Меня немало удивило вот что: после того как мы с Ричардом сообщили детям о предстоящем разводе, выяснилось, что оба невысокого мнения об отце, хотя при этом любят его всем сердцем. Узнав, что папа завел подружку и она беременна, Бен сказал: “Фу, гадость”, – и только. Эмили вела себя более эмоционально, но я с самого начала решила извлечь из нашей семейной катастрофы хоть какую-то пользу. И пусть я даже переплюнула Джули Эндрюс с ее “каплями на розах и усиками кошек”[96] – что ж, необходимость бодриться ради детей помогла мне самой не упасть духом. После того как Ричард съехал, Бен за одну ночь вымахал на три дюйма и объявил, что заведет мне аккаунт в тиндере, “чтобы найти тебе парня, мам. Так что мы с Эмили отсеем всяких придурков, ладно?”
О Джеке я им не сказала. Да и что было говорить? С тех пор как я дала ему от ворот поворот, он написал мне один-единственный раз – обычное, ни к чему не обязывающее сообщение о том, как прекрасен Прованс в эту пору. После того, как я с ним обошлась, я чувствовала себя не вправе ползти к нему на коленях и умолять о втором шансе. Да и о детях нужно подумать, не хватало еще, чтобы в их жизни появился очередной чужой человек, достаточно, что папаша спутался с Пеппи Длинныйчулок.
С работой я в это время справлялась кое-как, и то с трудом. Не хотела упускать Эмили из виду. Меня мучило, что она резала себя, а я даже не замечала. И ведь мистер Бейкер, когда в тот раз позвонил мне на работу, сказал, что многие одноклассники Эмили наносят себе раны, но я почему-то была слепа и в высшей степени уверена, что уж моя-то дочь никогда такого не сделает. Только не Эмили. Как я могла быть такой тупой? И какой мрак окутал нежную душу моего ребенка, что она решилась резать собственную плоть, умышленно и неоднократно? Порезы на бедрах Эмили похожи на воспаленные поперечные штрихи, словно она поцарапалась о дюжину кустов ежевики, причем много раз. Каждый раз, как я вижу их, у меня сводит живот.
Когда Эмили было несколько недель от роду, я стригла ей ноготки ножницами с закругленными концами и случайно прихватила кожу. Когда я увидела порезы на ее ногах, в ушах у меня зазвенел тот первый ее крик изумления из-за моего вероломства, только в тысячу раз громче. Наши материнские ошибки копятся – интересно, есть ли у них счетчик? – и когда дети, став постарше, страдают, нам в два раза больнее. Наверное, потому, что мы уже мало чем можем помочь.
Больничный психолог сказал, что Эмили больше не режет себя: подлый поступок Лиззи с новогодней вечеринкой настолько ее потряс, что она бросила эту мерзкую компанию, за которую так отчаянно цеплялась. И то, что Эмили уже не стесняется ходить по дому с голыми ногами, – по-настоящему добрый знак, по словам психолога. Волноваться нужно, когда они прикрывают порезы одеждой.

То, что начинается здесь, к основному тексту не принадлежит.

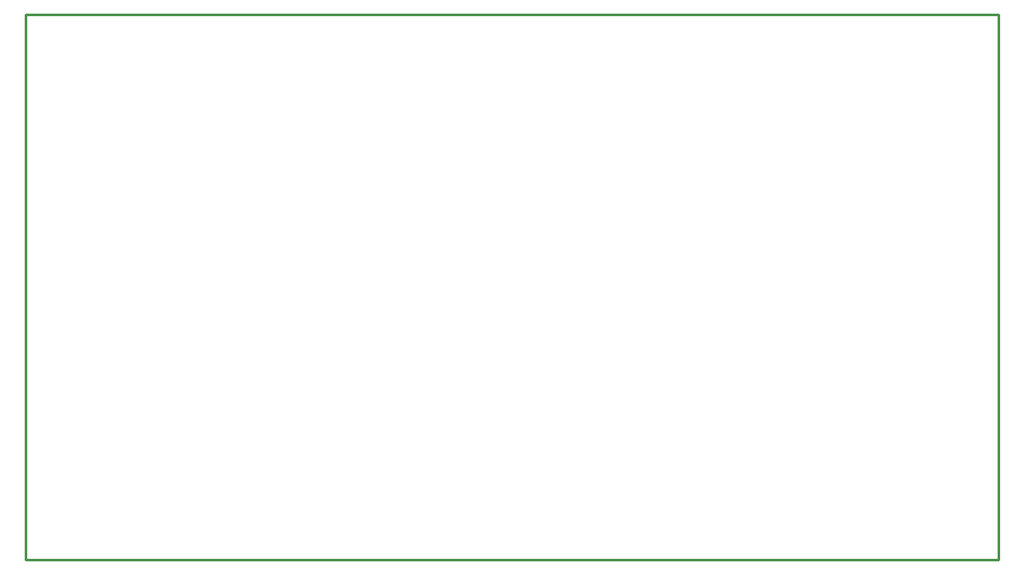
<source format=gko>
G04*
G04 #@! TF.GenerationSoftware,Altium Limited,Altium Designer,19.1.8 (144)*
G04*
G04 Layer_Color=16711935*
%FSLAX44Y44*%
%MOMM*%
G71*
G01*
G75*
%ADD11C,0.2540*%
D11*
X0Y0D02*
X967000D01*
Y542250D01*
X0D02*
X967000D01*
X0Y0D02*
Y542250D01*
M02*

</source>
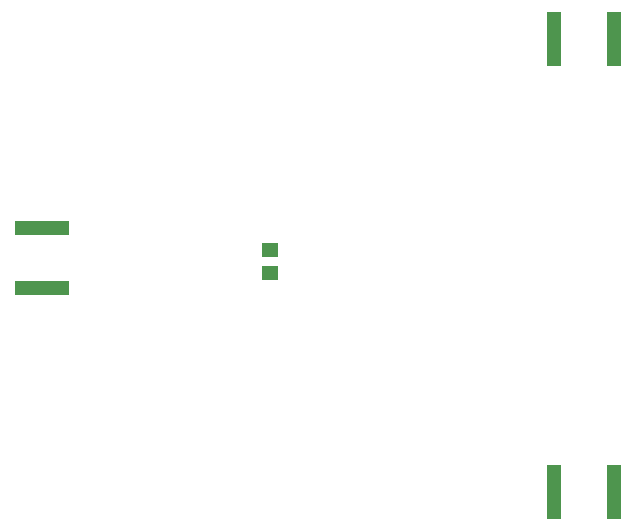
<source format=gbr>
%TF.GenerationSoftware,Altium Limited,Altium Designer,25.0.2 (28)*%
G04 Layer_Color=128*
%FSLAX45Y45*%
%MOMM*%
%TF.SameCoordinates,B98E361C-49A8-4C36-954A-03D76396FE22*%
%TF.FilePolarity,Positive*%
%TF.FileFunction,Paste,Bot*%
%TF.Part,Single*%
G01*
G75*
%TA.AperFunction,ConnectorPad*%
%ADD16R,4.57200X1.27000*%
%ADD18R,1.27000X4.57200*%
%TA.AperFunction,SMDPad,CuDef*%
%ADD21R,1.45000X1.20000*%
D16*
X2781300Y5016500D02*
D03*
Y4508500D02*
D03*
D18*
X7620000Y6616700D02*
D03*
X7112000D02*
D03*
Y2781300D02*
D03*
X7620000D02*
D03*
D21*
X4711700Y4637100D02*
D03*
Y4837100D02*
D03*
%TF.MD5,12833d22ba106a93790e2fe7dd4754ed*%
M02*

</source>
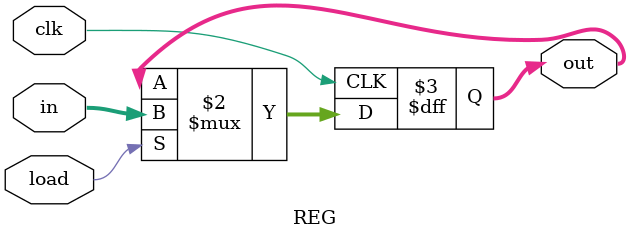
<source format=sv>
module regfile(data_in,writenum,write,readnum,clk,data_out);
    input [15:0] data_in;
    input [2:0] writenum, readnum;
    input write, clk;
    output [15:0] data_out;

    wire [2:0] writenum, readnum;
    
    `define select0 8'b00000001
    `define select1 8'b00000010
    `define select2 8'b00000100
    `define select3 8'b00001000
    `define select4 8'b00010000
    `define select5 8'b00100000
    `define select6 8'b01000000
    `define select7 8'b10000000

    reg [7:0] decOutWrite; //Stores the output of 3:8 Decoder for writing
    Dec #(3,8) dec38write(writenum,decOutWrite); // Decodes the writenum

    wire load0,load1,load2,load3,load4,load5,load6,load7;
    
    //something that converts decOut into a load value
    // AND gate for each load from write and decOutWrite
    assign load0 = write & decOutWrite[0];
    assign load1 = write & decOutWrite[1];
    assign load2 = write & decOutWrite[2];
    assign load3 = write & decOutWrite[3];
    assign load4 = write & decOutWrite[4];
    assign load5 = write & decOutWrite[5];
    assign load6 = write & decOutWrite[6];
    assign load7 = write & decOutWrite[7];

    wire [16-1:0] R0,R1,R2,R3,R4,R5,R6,R7;
    REG loadR0(data_in, load0, clk, R0);
    REG loadR1(data_in, load1, clk, R1);
    REG loadR2(data_in, load2, clk, R2);
    REG loadR3(data_in, load3, clk, R3);
    REG loadR4(data_in, load4, clk, R4);
    REG loadR5(data_in, load5, clk, R5);
    REG loadR6(data_in, load6, clk, R6);
    REG loadR7(data_in, load7, clk, R7);
    
    reg [7:0] decOutRead; //Stores the output of 3:8 Decoder for reading
    Dec #(3,8) dec38read(readnum,decOutRead);
    Mux8 #(16) muxOut(R0,R1,R2,R3,R4,R5,R6,R7,decOutRead,data_out);

endmodule
// 3:8 Decoder Module
module Dec(in, out);
    parameter n = 3; //input bit width
    parameter m = 8; //output bit width
    input [n-1:0] in;
    output [m-1:0] out;
    wire [m-1:0] out = 1<<in;
endmodule

module Mux8(a0, a1, a2, a3, a4, a5, a6, a7, s, out); //8 input Mux with one hot select
    parameter k = 16; //input and output bit width
    input [k-1:0] a0, a1, a2, a3, a4, a5, a6, a7;
    input [8-1:0] s; //one hot select
    output [k-1:0] out;
    reg [k-1:0] out;

    // Performs Mux operation (select0 is out = a0, select1 is out = a1, etc.)
    always @(*) begin
        case(s)
            `select0: out = a0;
            `select1: out = a1;
            `select2: out = a2;
            `select3: out = a3;
            `select4: out = a4;
            `select5: out = a5;
            `select6: out = a6;
            `select7: out = a7;
            default: out = 16'd0;
        endcase
    end 
endmodule

/*
module vDFF(clk,D,Q);
  parameter n=16;
  input clk;
  input [n-1:0] D;
  output [n-1:0] Q;
  reg [n-1:0] Q;

  always @(posedge clk)
    Q <= D;
endmodule
*/

// Register with Load Enable
// Combines a 2 input mux with D Flip Flop
module REG(in, load, clk, out);
    parameter k = 16;
    input [k-1:0] in;
    input clk, load;
    output [k-1:0] out;
    wire [k-1:0] D;
    reg [k-1:0] out;

    always @(posedge clk) begin
         out <= load ? in : out;
    end

    // assign D = load ? in : out; //Assigns the output only if the corresponding load is high
    // vDFF #(k) regDFF(clk, D, out); //Assigns the register to D value on clk edge

endmodule
</source>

Разумеется, я винила во всем себя. Быть может, я недостаточно укрепляла ее самооценку? Что, если из-за наших дурацких ссор по поводу одежды, соковых диет и бардака в комнате она решила, что мне нельзя доверять? Не слишком ли я тревожилась о том, чтобы Эмили сдала выпускные экзамены не хуже сверстников, не передалась ли ей моя тревога? А может, я надеялась, что она станет чокнутым трудоголиком-перфекционистом, каким почти всю жизнь была я сама? Виновата, каюсь.